▸ **Brano del documento**:
========
Quello che mi interessa è aprire le celle della cultura omertosa, di ciò che ci fa vergognare, sentire umiliate. Soprattutto le donne, ma anche tutte le persone oppresse che hanno vissuto in condizione strutturalmente violente e limitanti sentono di doversi vergognare di sé stess* per le più svariate ragioni, il mio obiettivo è ribaltare quel senso di vergogna riconoscendo che è uno strumento che il potere agisce».

Wissal Houbabi | Foto di Malì Erotico

 

Come si instaura il rapporto tra musica e poesia e per cosa si differenzia dalla poesia così come la conosciamo?

«Consiglio di sintonizzarsi con il Premio di Poesia con Musica Alberto Dubito e ZPL_Zoopalco. Ho imparato moltissimo da loro e continua a moltiplicarsi lo spazio di condivisione. La poesia performata che possa dare maggior risalto al corpo, la voce, la sperimentazione, lo spazio scenico, il fondersi con la musica, quale tipo di musica, magari può essere anche solo una selezione di suoni o la manipolazione della propria stessa voce. Si differenzia perché non ci sono regole o protocolli, c’è libertà di costruire qualcosa che sia artigianale, nel senso di forgiato piano piano e che alla base si muove attorno all’asse portante che è la Parola».

 

Parlaci dei tuoi progetti, partendo dal primo che ha dato vita a tutti gli altri. Scrivere con i piedi è l’ultimo, basato sulla poesia orale, metafora quanto mai tradizionale del vissuto diasporico di migliaia di migranti.

«Ho scritto varie cose, le prime cose sono l’inizio e come ogni inizio, riguardare mi fa un po’ di imbarazzo e tenerezza allo stesso momento, per quanto non io non stia parlando di secoli fa. Ho imparato strada facendo, capisco sempre più chiaramente cosa mi piace fare e come mi sento a mio agio, ragiono sui miei limiti e come provare a metterli in discussione, sento di essere ancora profondamente in una fase di studio, una fase in cui ancora cerco degli elementi che non ho. Di fatto l’insoddisfazione perenne, la sindrome dell’impostore, la percezione che ho di me è fortemente iper critica, tra le cose che devo imparare c’è sicuramente anche la capacità di sapermi fermare nel presente e non vivere il presente sempre come un momento già passato, obsoleto, inadeguato…

Scrivere con i piedi è un progetto che mi dà gratificazione, forse perché è stato bellissimo il processo, è un lavoro totalmente indipendente, ho avuto piacere di collaborare con professionist* meraviglios*: Ofelia, Toi e Daniele. Ci ha permesso di sperimentare veramente in libertà, capita raramente di poter lavorare con una serenità così; è l’unico mio lavoro che può parlare a tutta la mia comunità e paese di origine, utilizzo la darija marocchina e per quanto non sia necessario sapere di cosa parlo, il mio suono è la rivendicazione della mia lingua madre, di corpi invisibilizzati, di un pubblico dell’arte non contemplato, di una cultura diasporica, di connettersi con luoghi lontani, di esercizio di memoria collettiva, di fare cura e ironia, di raccogliere dalle cose semplici e continuare a trarre ispirazione dalle persone che ci circonda. Io ho semplicemente dato voce al vociferare quotidiano che nei ricordi vive, tornando a osservare da uno spioncino luoghi che sono nell’anima.
========
▸ **Dati estratti**:
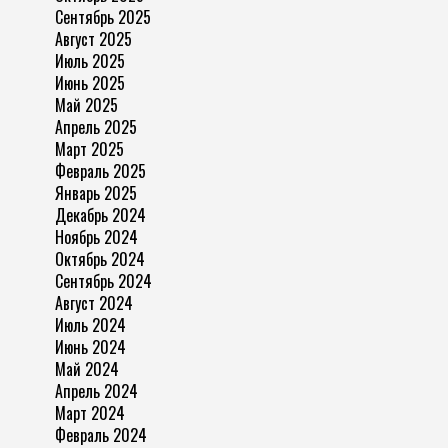
Сентябрь 2025
Август 2025
Июль 2025
Июнь 2025
Май 2025
Апрель 2025
Март 2025
Февраль 2025
Январь 2025
Декабрь 2024
Ноябрь 2024
Октябрь 2024
Сентябрь 2024
Август 2024
Июль 2024
Июнь 2024
Май 2024
Апрель 2024
Март 2024
Февраль 2024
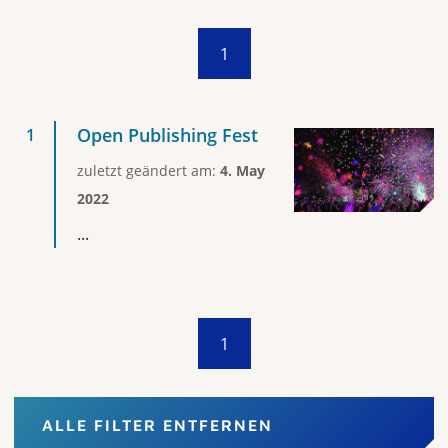
1
Open Publishing Fest
zuletzt geändert am:
4. May
2022
...
1
ALLE FILTER ENTFERNEN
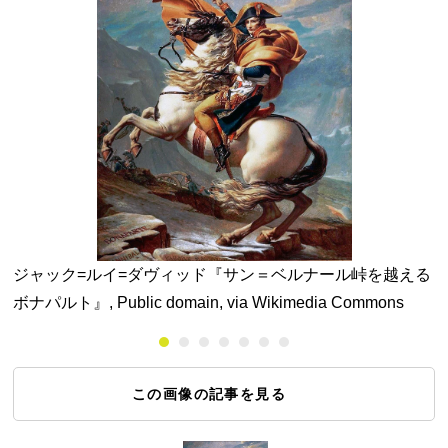
o
ジャック=ルイ=ダヴィッド『サン＝ベルナール峠を越える
ボナパルト』, Public domain, via Wikimedia Commons
m
この画像の記事を見る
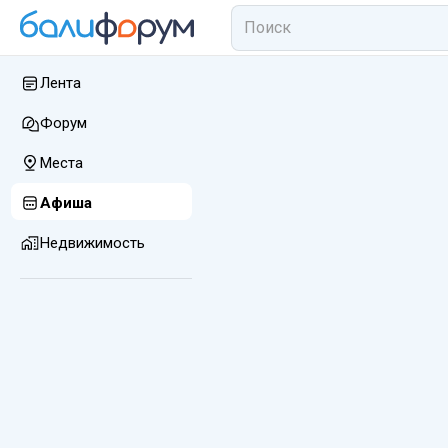
Лента
Форум
Места
Афиша
Недвижимость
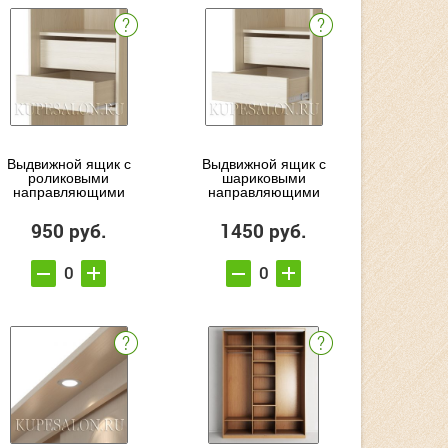
Выдвижной ящик с
Выдвижной ящик с
роликовыми
шариковыми
направляющими
направляющими
950 руб.
1450 руб.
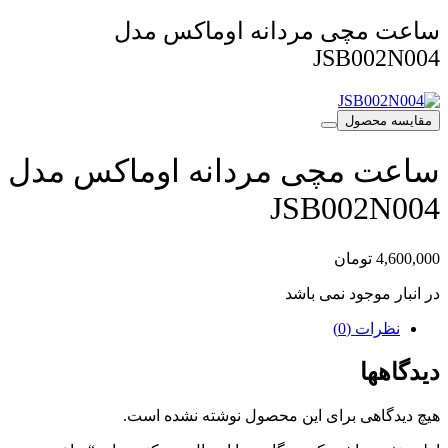
ساعت مچی مردانه اوماکس مدل
JSB002N004
مقایسه محصول
ساعت مچی مردانه اوماکس مدل
JSB002N004
4,600,000
تومان
در انبار موجود نمی باشد
نظرات (0)
دیدگاهها
هیچ دیدگاهی برای این محصول نوشته نشده است.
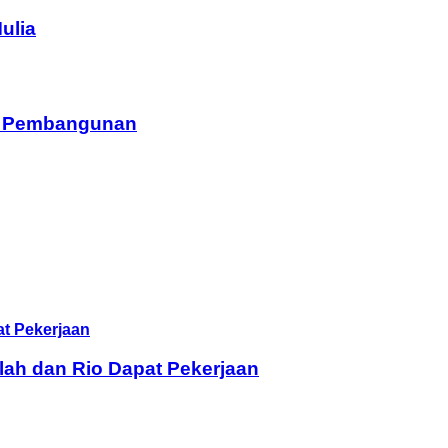
ulia
am Pembangunan
lah dan Rio Dapat Pekerjaan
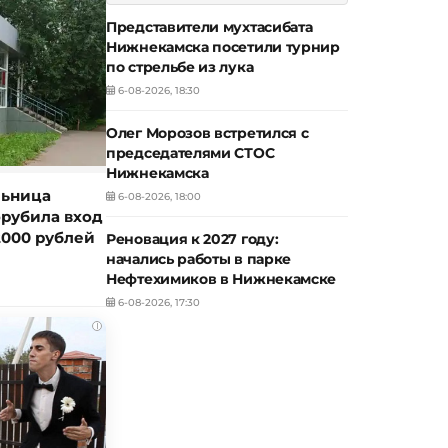
Представители мухтасибата
Нижнекамска посетили турнир
по стрельбе из лука
6-08-2026, 18:30
Олег Морозов встретился с
председателями СТОС
Нижнекамска
льница
6-08-2026, 18:00
орубила вход
2000 рублей
Реновация к 2027 году:
начались работы в парке
Нефтехимиков в Нижнекамске
6-08-2026, 17:30
i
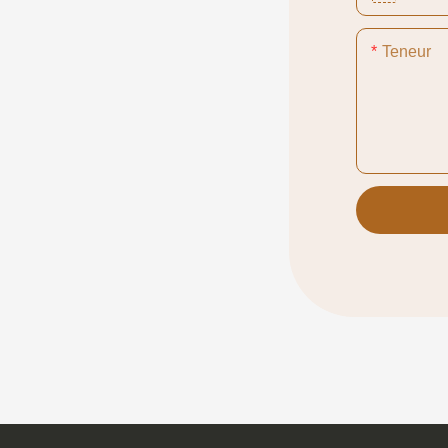
Teneur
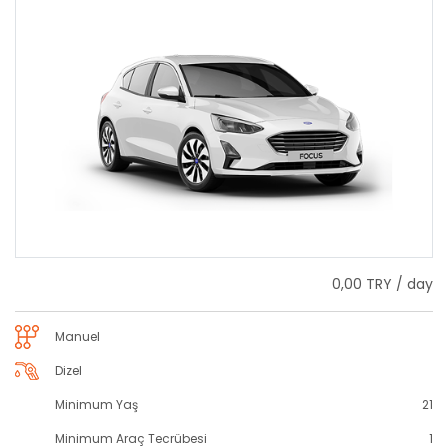
0,00 TRY / day
Manuel
Dizel
Minimum Yaş
21
Minimum Araç Tecrübesi
1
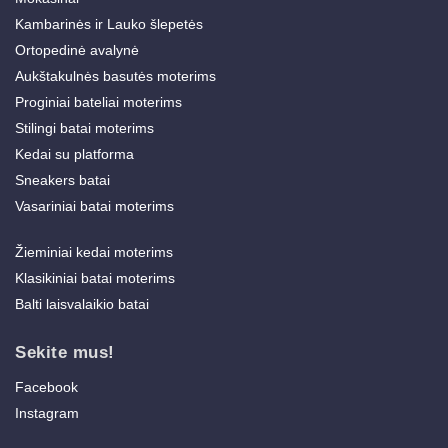
Kambarinės ir Lauko šlepetės
Ortopedinė avalynė
Aukštakulnės basutės moterims
Proginiai bateliai moterims
Stilingi batai moterims
Kedai su platforma
Sneakers batai
Vasariniai batai moterims
Žieminiai kedai moterims
Klasikiniai batai moterims
Balti laisvalaikio batai
Sekite mus!
Facebook
Instagram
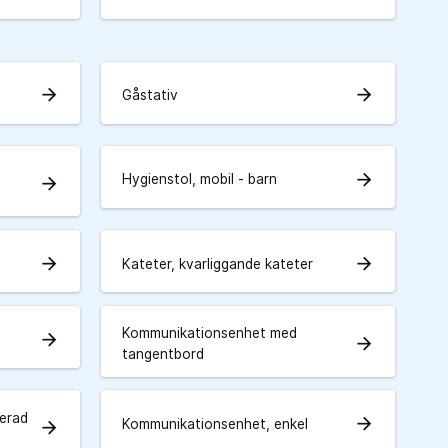
arrow_forward
arrow_forward
Gåstativ
arrow_forward
Hygienstol, mobil - barn
arrow_forward
arrow_forward
arrow_forward
Kateter, kvarliggande kateter
Kommunikationsenhet med
arrow_forward
arrow_forward
tangentbord
erad
arrow_forward
Kommunikationsenhet, enkel
arrow_forward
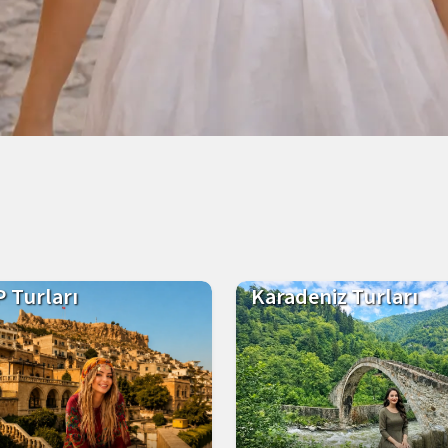
 Turları
Karadeniz Turları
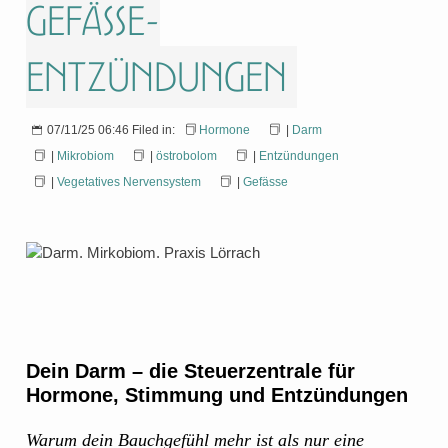
Gefässe-
Entzündungen
07/11/25 06:46 Filed in:
Hormone
|
Darm
|
Mikrobiom
|
östrobolom
|
Entzündungen
|
Vegetatives Nervensystem
|
Gefässe
Dein Darm – die Steuerzentrale für
Hormone, Stimmung und Entzündungen
Warum dein Bauchgefühl mehr ist als nur eine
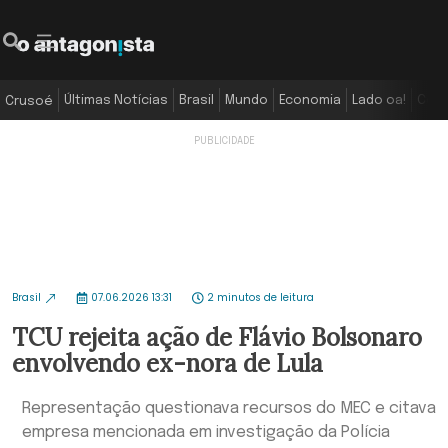
Últimas Notícias
Brasil
Mundo
Economia
Lado oa!
Colu
Crusoé
Brasil
07.06.2026 13:31
2 minutos de leitura
TCU rejeita ação de Flávio Bolsonaro
envolvendo ex-nora de Lula
Representação questionava recursos do MEC e citava
empresa mencionada em investigação da Polícia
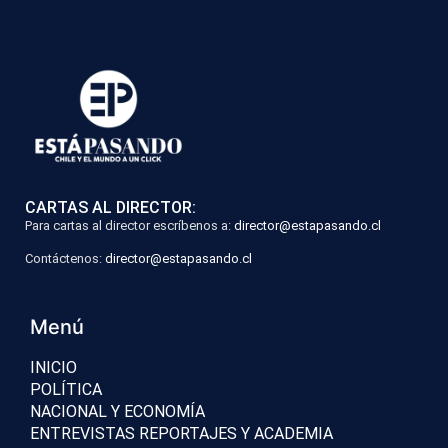
CARTAS AL DIRECTOR:
Para cartas al director escríbenos a:
director@estapasando.cl
Contáctenos:
director@estapasando.cl
Menú
INICIO
POLÍTICA
NACIONAL Y ECONOMÍA
ENTREVISTAS REPORTAJES Y ACADEMIA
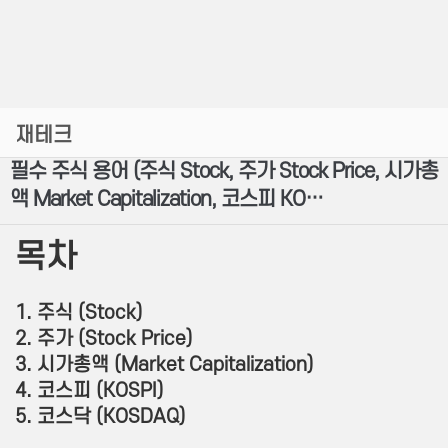
재테크
필수 주식 용어 (주식 Stock, 주가 Stock Price, 시가총
액 Market Capitalization, 코스피 KO…
목차
1. 주식 (Stock)
2. 주가 (Stock Price)
3. 시가총액 (Market Capitalization)
4. 코스피 (KOSPI)
5. 코스닥 (KOSDAQ)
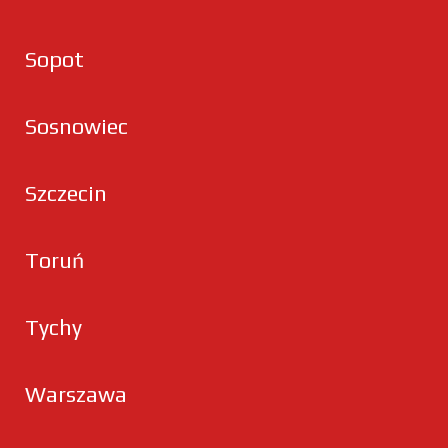
Sopot
Sosnowiec
Szczecin
Toruń
Tychy
Warszawa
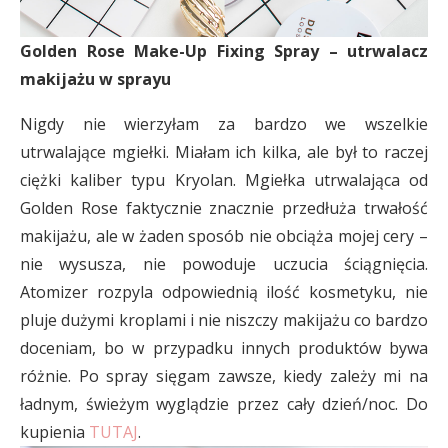
Golden Rose Make-Up Fixing Spray – utrwalacz
makijażu w sprayu
Nigdy nie wierzyłam za bardzo we wszelkie
utrwalające mgiełki. Miałam ich kilka, ale był to raczej
ciężki kaliber typu Kryolan. Mgiełka utrwalająca od
Golden Rose faktycznie znacznie przedłuża trwałość
makijażu, ale w żaden sposób nie obciąża mojej cery –
nie wysusza, nie powoduje uczucia ściągnięcia.
Atomizer rozpyla odpowiednią ilość kosmetyku, nie
pluje dużymi kroplami i nie niszczy makijażu co bardzo
doceniam, bo w przypadku innych produktów bywa
różnie. Po spray sięgam zawsze, kiedy zależy mi na
ładnym, świeżym wyglądzie przez cały dzień/noc. Do
kupienia
TUTAJ
.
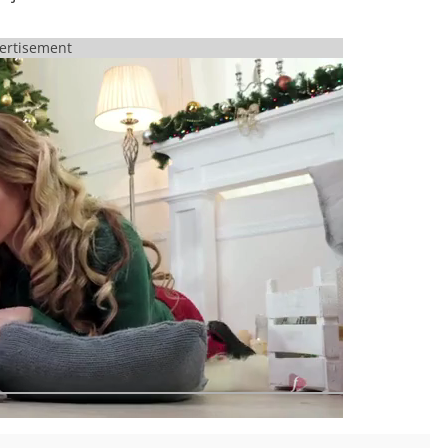
ertisement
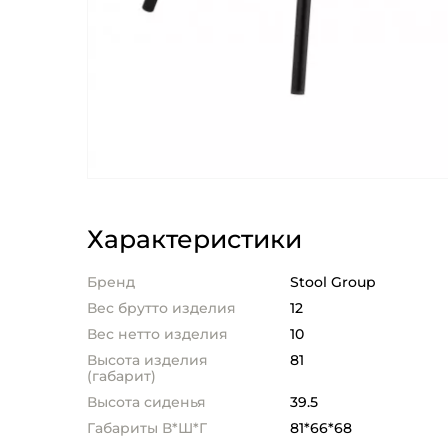
Характеристики
Бренд
Stool Group
Вес брутто изделия
12
Вес нетто изделия
10
Высота изделия
81
(габарит)
Высота сиденья
39.5
Габариты В*Ш*Г
81*66*68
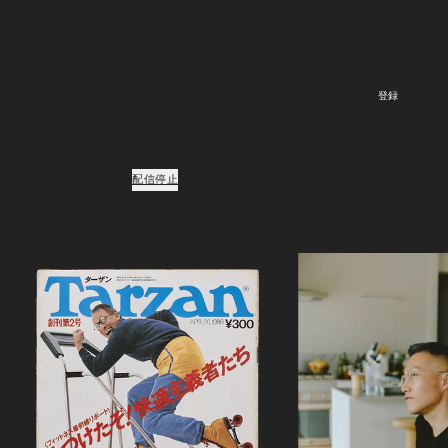
ルで届く。ニュースレター会員向けの特別なイベント・プレゼン
トも。
登録
ご登録頂くと、弊社のプライバシーポリシーとメールマガジンの配信に同意し
たことになります。
配信停止
Podcast
ポッドキャスト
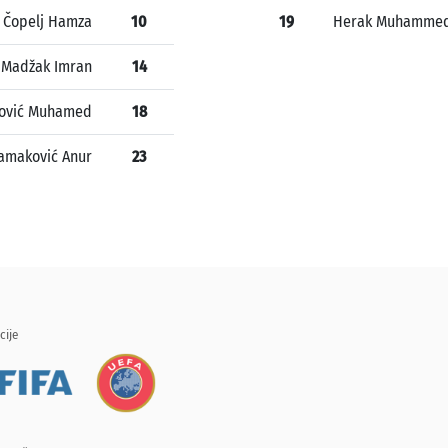
Čopelj Hamza
10
19
Herak Muhamme
Madžak Imran
14
fović Muhamed
18
Jamaković Anur
23
cije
========
▸ **Consegne dell'esercizio**:
1. Riscrivi l'elenco a partire dalla riga che contiene "Čopelj Hamza" fino alla fine dell'elenco, estremi compresi. Sostituisci "Imran" con "Emir" e lascia invariato tutto il resto.
2. Come potrebbe proseguire l'intervista sulla poesia performata e sul progetto Scrivere con i piedi? Continuala subito dopo l'ultima frase.

▸ **Risultati dell'esercizio**:
1.
Čopelj Hamza
10
19
Herak Muhamme
Madžak Emir
14
fović Muhamed
18
Jamaković Anur
23
cije

2.
È stato un esercizio per alleviare la mia mancanza, durante il lockdown ho sentito forte mancanza del Marocco e riportare a galla quei suoni utilizzando la mia stessa voce è stato un modo per dire: ok, ci sono ancora. Sapere che altre persone si sono riconosciute in quei suoni, non trovando ridicolo o macchiettistico il mio tentativo, mi ha permesso di temporeggiare la carenza e il senso di assenza. Chi come me vive la cultura diasporica vive principalmente un bisogno costante di capire come posizionarsi non solo qui, ma anche e soprattutto lì, ovunque sia l’origine del ricordo (diretto o acquisito)».

 

Quanto c’è delle tue origini nella tua poesia e cosa cerchi di apportare o far conoscere a chi la ascolta? E qual è il messaggio che vuoi trasmettere?

«Quello che ho potuto imparare dalla mia cultura di base è troppo poco e comunque si muove attorno e attraverso la vita di tutti i giorni. Io amo essere ciò che sono soprattutto perché sono scomoda in qualsiasi contesto, in qualsiasi paese. Ma riesco a trovare del bello in mezzo a contesti oppressivi, soffocanti, marci. Non esistono luoghi in cui potrò dire di essere davvero me stessa o libera, esistono solo contesti in cui senti il petto gonfiarsi.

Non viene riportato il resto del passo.